これを受けて、保衛省がすっかりおとなしくなったとの声が北朝鮮国内から上がっている。しかし、在北朝鮮華僑は例外のようだ。中朝関係の悪化を受けて、保衛省は華僑に対する圧迫を強めている。

咸鏡北道(ハムギョンブクト)の情報筋によると、今年に入ってから清津(チョンジン)では9人の華僑が市の保衛部に連行された。いずれも膝に角材を挟んだ状態で跪かせるなどの拷問を受けた。

羅南(ラナム)区域の60代の華僑は、中国から帰国後に保衛部に連行され、取り調べを受けた。出国ビザに記載されていない場所に行ったことでいちゃもんを付けられたという。
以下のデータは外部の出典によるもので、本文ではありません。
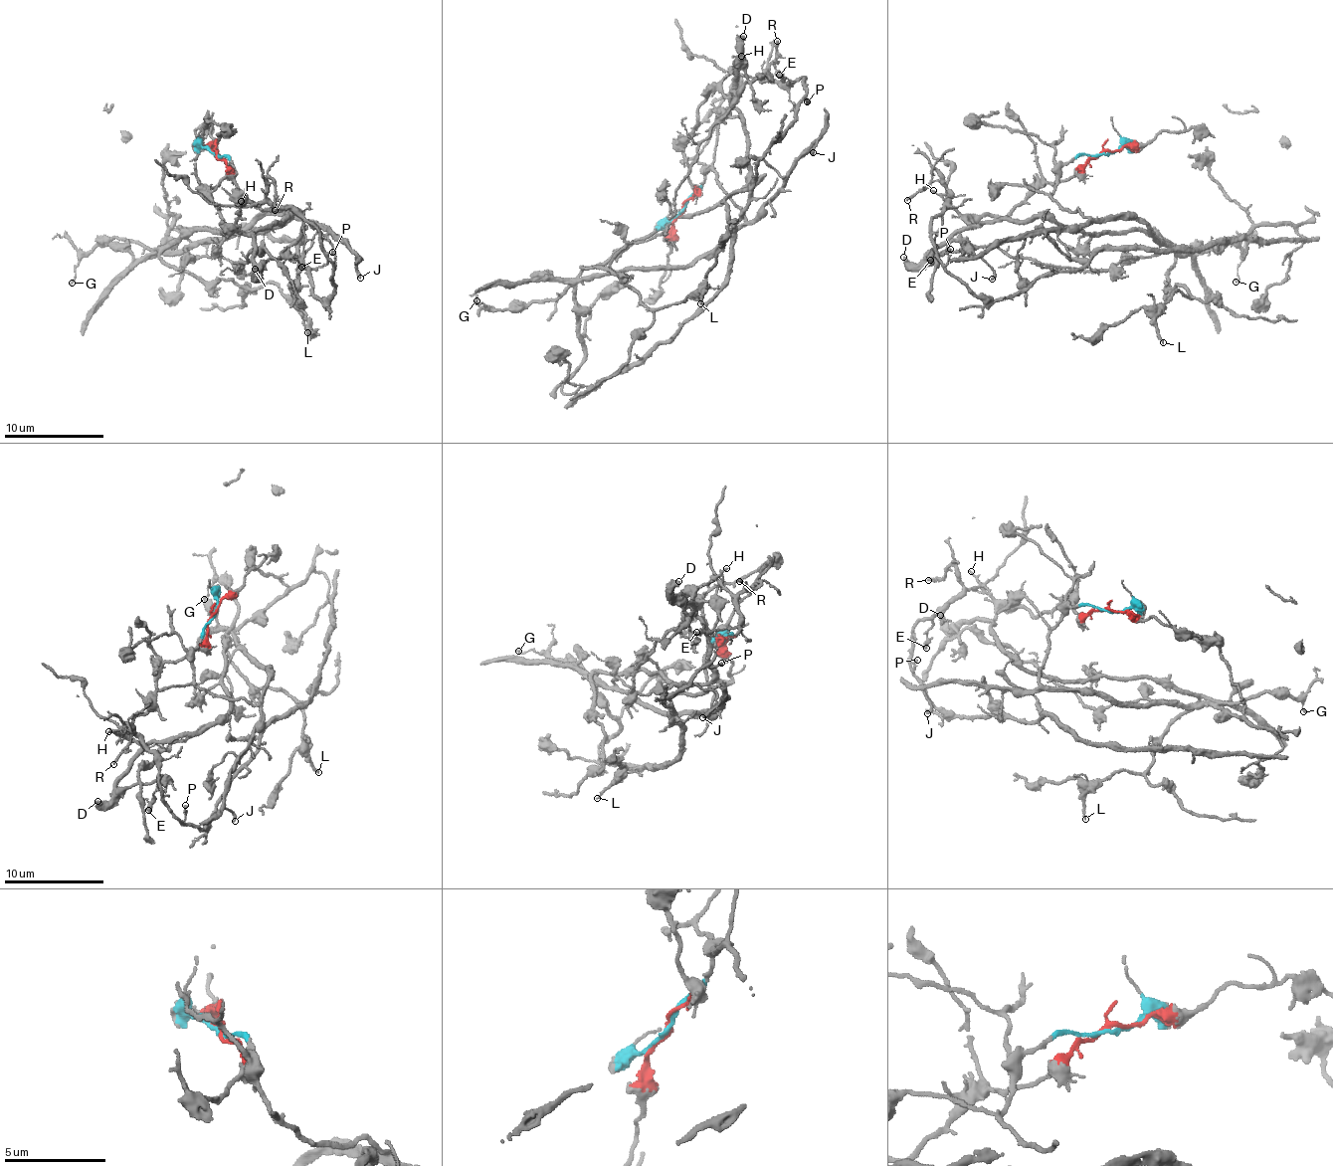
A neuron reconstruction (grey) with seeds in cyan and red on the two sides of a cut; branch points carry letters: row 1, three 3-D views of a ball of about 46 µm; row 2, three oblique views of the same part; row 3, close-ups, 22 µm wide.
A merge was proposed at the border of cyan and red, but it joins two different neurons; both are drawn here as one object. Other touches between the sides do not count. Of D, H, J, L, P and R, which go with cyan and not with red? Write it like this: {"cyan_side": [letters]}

また、別の華僑は、理由は定かではないが保衛部に連行され、家と財産をすべて没収された。多額のワイロを支払ってなんとか家は取り戻せたものの、家の中にあった家具や家電製品はすべて戻ってこなかった。

金正恩氏の命令を受けて、北朝鮮国民に接する態度を一変させた保衛省だが、華僑はその対象外のようだ。罪をなすりつけて逮捕し、ワイロをむしり取る手法を北朝鮮国民に対して使いづらくなった分、華僑からより多くを搾り取ろうとしているのかもしれない。

平壌駐在の中国大使館は、このような状況に対して何ら手を打っていないという。

別の情報筋によると最近、清津市の浦港(ポハン)区域にある華僑学校で開かれた今年3回目の華僑会議で、華僑委員会の幹部と国家保衛省外事課の要員が「中朝関係を害する行動は許されない、摘発時には厳罰に処す」との警告を発した。
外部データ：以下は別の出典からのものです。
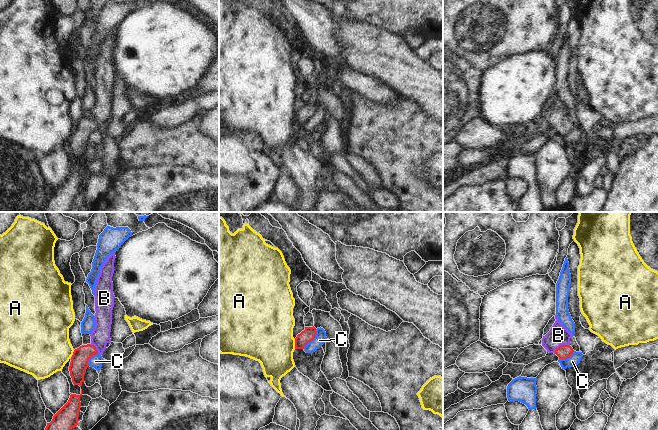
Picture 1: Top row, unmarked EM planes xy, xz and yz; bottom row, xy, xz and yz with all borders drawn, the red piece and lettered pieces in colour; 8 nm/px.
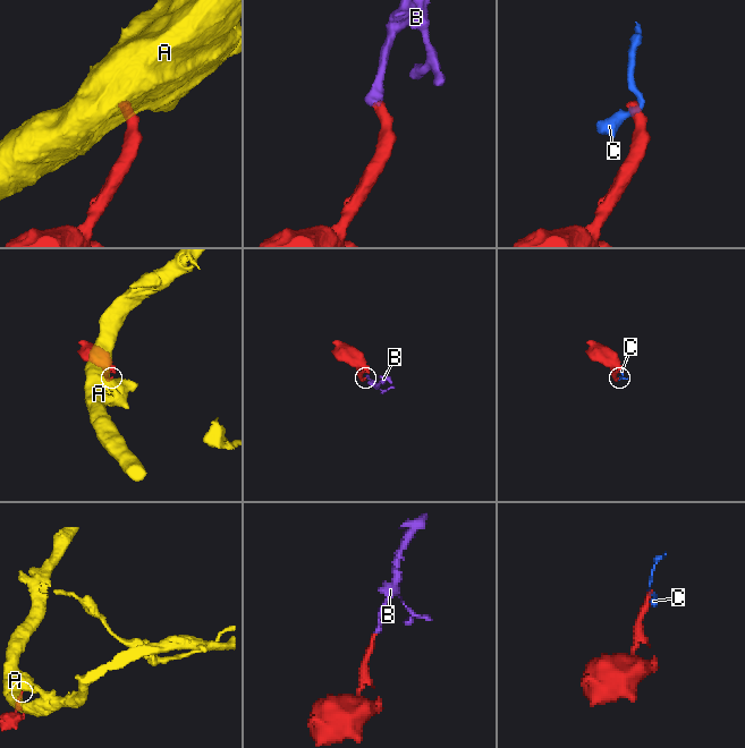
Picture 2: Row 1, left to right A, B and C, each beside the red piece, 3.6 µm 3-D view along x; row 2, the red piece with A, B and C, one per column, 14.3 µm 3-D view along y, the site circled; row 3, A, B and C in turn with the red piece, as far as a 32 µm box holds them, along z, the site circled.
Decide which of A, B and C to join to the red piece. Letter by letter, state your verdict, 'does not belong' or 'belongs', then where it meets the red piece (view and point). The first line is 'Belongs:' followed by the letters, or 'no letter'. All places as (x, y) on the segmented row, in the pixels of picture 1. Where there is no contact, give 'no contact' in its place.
Belongs: B
A: does not belong; meets red in xz at (295, 344)
B: belongs; meets red in yz at (561, 345)
C: does not belong; meets red in xz at (312, 339)

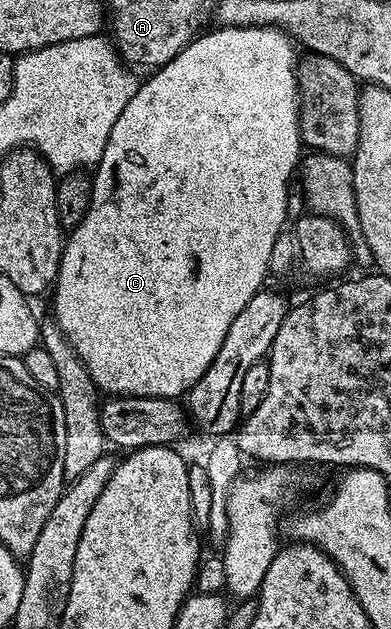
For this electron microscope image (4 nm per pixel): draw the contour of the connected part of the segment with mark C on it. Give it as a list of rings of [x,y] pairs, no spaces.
[[[216,26],[215,31],[200,34],[192,39],[191,44],[181,49],[177,57],[173,57],[164,67],[152,70],[148,79],[144,78],[139,84],[137,93],[133,93],[133,101],[125,105],[121,117],[117,117],[117,122],[113,125],[113,133],[109,133],[109,141],[105,145],[105,153],[101,161],[94,168],[93,182],[91,184],[91,204],[81,221],[81,225],[70,228],[63,245],[63,256],[59,259],[59,272],[53,284],[55,291],[55,312],[53,318],[55,324],[65,333],[69,345],[81,357],[89,377],[95,382],[96,388],[108,396],[132,395],[133,397],[161,397],[162,399],[178,400],[186,396],[188,389],[197,383],[209,369],[213,357],[217,357],[217,349],[221,349],[221,341],[225,341],[225,333],[229,333],[229,325],[249,305],[249,301],[264,286],[263,278],[268,278],[268,267],[270,265],[270,253],[273,250],[273,243],[277,241],[280,234],[285,231],[283,222],[287,219],[287,182],[292,182],[297,168],[301,162],[301,140],[299,138],[299,77],[297,74],[297,52],[296,44],[290,35],[277,27],[220,27]]]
そこでは、華僑が北朝鮮の国内事情を中国で話す行為、カネと引き換えに北朝鮮国内の機密資料を韓国の国家情報院などの情報機関に売り渡す行為が「問題行動」として指摘された。それ以外にも風紀紊乱、幹部を買収し不当な利益を得る行為も指摘された。「何もせずに家でじっとしてろ」(情報筋)ということだ。

華僑たちはじっと耐えて、ひたすら嵐が過ぎ去るのを待つしかないようだ。

中国当局は北朝鮮に協力し、自国に逃げ込んだ脱北者を強制送還しているのに、そういった「貸し借り」の義理は、北朝鮮には通用しないらしい。